▸ **Try it**: Copy each line of the records that contains the word "Приложение".

━━━━━ Input data ━━━━━

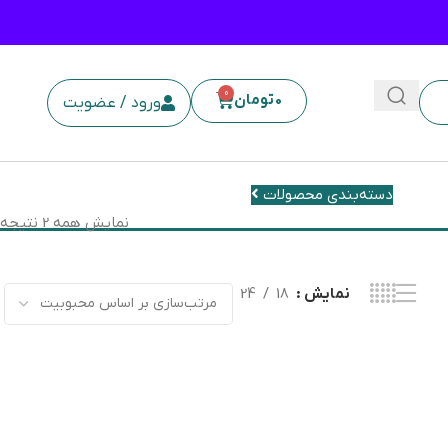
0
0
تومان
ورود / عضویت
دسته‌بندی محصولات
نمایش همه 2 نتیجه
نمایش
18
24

━━━━━
━━━━━ Input data ━━━━━

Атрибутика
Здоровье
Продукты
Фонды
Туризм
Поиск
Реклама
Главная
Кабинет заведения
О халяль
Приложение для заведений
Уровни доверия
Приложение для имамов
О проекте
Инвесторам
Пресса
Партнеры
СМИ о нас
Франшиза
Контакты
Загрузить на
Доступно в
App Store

━━━━━

▸ **Your solution**:
Приложение для заведений
Приложение для имамов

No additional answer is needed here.